WRITTEN BY: MEGAN KOPP
Travelling from St. George, Utah to the North Rim of the Grand Canyon, Arizona, we were looking for a place to pull over to make lunch when we saw a sign for Pipe Spring National Monument. Washrooms and maybe a picnic table – perfect!
We didn’t know anything about the site, but with hunger sated and a National Park Pass already in hand, we thought we’d pop in and have a quick look.
Two hours later we managed to pull ourselves away.
A Mormon Tithing Ranch
Pipe Spring National Monument was established in 1923, but it started as a Mormon Tithing Ranch. Mormon pioneers in the 1870s often paid their tithes to the church with livestock – not cash. The Southern Utah Tithing Office often accepted cattle as tithes and the stock was sent to Pipe Spring.
In 1870, the Mormons began building a fortified ranch house at Pipe Spring. Master stone masons Elijah and Elisha Averett and dozens of workers laboured for over a year and a half to build Winsor Castle, named after the first ranch manager.
The “castle” is made up of two separate two-storey buildings that face each other. Rock walls at either end enclose the courtyard and join the buildings together. Large wooden doors on either end are wide enough for a wagon to pull through. One building was the home of the ranch manager and the other offered extra bedrooms, cheese and butter-making rooms built over the spring, and a telegraph office.
A Telegraph Office
When the transcontinental telegraph went through Salt Lake City in 1861, Brigham Young was inspired to create a communication network owned by the Mormon Church.
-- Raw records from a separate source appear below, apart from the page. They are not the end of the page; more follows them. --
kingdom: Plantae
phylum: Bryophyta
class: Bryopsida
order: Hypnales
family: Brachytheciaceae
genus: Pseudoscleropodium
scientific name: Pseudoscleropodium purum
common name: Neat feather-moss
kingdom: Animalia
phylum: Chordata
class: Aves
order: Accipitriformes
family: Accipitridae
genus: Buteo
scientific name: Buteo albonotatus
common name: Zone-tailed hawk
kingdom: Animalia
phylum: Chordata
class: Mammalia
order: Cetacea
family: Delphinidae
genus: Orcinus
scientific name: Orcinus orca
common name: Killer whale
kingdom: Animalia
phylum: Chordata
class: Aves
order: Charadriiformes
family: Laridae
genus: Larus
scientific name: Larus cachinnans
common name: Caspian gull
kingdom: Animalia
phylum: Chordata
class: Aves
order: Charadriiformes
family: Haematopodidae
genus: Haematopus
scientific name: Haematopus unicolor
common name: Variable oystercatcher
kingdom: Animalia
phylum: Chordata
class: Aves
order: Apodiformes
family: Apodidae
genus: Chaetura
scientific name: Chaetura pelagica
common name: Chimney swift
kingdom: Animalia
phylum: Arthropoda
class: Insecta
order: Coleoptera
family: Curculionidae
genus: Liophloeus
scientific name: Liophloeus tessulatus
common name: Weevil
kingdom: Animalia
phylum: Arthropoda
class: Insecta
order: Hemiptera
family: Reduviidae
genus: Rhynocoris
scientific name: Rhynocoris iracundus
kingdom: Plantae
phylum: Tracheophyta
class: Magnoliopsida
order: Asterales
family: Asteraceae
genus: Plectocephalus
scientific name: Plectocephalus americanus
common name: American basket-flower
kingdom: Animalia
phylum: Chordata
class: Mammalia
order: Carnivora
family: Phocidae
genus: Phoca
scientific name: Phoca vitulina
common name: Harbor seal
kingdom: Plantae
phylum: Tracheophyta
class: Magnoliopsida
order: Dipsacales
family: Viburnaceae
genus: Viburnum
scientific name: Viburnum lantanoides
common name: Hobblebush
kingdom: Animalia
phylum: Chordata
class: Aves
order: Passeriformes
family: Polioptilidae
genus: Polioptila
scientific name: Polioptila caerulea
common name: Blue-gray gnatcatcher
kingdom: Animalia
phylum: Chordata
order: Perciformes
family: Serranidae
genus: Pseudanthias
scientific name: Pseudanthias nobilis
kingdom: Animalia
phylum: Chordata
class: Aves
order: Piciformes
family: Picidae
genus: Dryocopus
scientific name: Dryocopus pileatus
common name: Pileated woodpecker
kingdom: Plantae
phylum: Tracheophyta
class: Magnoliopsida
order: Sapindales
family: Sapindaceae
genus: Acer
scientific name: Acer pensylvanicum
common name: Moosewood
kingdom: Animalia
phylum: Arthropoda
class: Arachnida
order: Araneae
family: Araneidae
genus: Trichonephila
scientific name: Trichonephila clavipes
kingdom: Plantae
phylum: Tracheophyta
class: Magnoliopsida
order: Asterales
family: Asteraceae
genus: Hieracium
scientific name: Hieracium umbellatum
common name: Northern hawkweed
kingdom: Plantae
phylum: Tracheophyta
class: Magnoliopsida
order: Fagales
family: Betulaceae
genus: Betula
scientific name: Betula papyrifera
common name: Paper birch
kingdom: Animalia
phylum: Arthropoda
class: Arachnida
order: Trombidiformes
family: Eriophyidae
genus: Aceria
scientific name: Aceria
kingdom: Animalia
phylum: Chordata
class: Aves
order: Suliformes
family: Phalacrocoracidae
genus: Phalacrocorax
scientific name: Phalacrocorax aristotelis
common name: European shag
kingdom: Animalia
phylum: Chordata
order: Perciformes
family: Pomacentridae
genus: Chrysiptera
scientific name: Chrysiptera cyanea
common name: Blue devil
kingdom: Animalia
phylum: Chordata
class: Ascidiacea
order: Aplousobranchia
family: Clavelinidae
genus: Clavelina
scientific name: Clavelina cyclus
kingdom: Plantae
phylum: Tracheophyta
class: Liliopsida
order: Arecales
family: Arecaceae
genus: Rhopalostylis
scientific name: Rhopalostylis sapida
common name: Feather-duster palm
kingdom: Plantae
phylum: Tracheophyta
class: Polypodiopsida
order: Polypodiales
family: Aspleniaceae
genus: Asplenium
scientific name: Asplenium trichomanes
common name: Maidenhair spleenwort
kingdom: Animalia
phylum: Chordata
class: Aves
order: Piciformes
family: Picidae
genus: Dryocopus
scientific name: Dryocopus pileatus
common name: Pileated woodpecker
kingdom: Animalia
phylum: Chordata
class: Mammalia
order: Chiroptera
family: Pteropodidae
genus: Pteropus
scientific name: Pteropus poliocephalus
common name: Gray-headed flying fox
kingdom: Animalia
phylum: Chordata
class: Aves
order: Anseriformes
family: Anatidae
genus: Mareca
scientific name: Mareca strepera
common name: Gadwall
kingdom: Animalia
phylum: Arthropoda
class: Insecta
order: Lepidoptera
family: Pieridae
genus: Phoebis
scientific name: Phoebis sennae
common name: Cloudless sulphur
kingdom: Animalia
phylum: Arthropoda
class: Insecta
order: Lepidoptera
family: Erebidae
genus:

After 1864, Civil War-surplus telegraph materials were cheap. The Deseret Telegraph system was started in 1866.
Pipe Spring became a telegraph station in 1871. Sixteen-year-old Eliza Luella (Ella) Stewart was the first telegraph operator at Pipe Spring. From 1871 to 1888 at least seven women operated the telegraph instruments at Pipe Spring.
A National Monument
The Mormon Church sold the property to a private owner in 1895. In 1920 the newly appointed Director of the National Park Service, Stephen Mather, passed by the spring on a road trip. Mather believed that one day Americans would explore the West in their own cars and he believed that Pipe Spring would be a perfect stop in between Zion and Grand Canyon. It took him three years of lobbying – and money from his own pocket to help buy the Pipe Spring property – before it was declared a national monument.
If You Go:
- Don’t miss walking the Ridge Trail. It’s a short climb up to the top of the low cliffs that overlook the monument. The views are spectacular.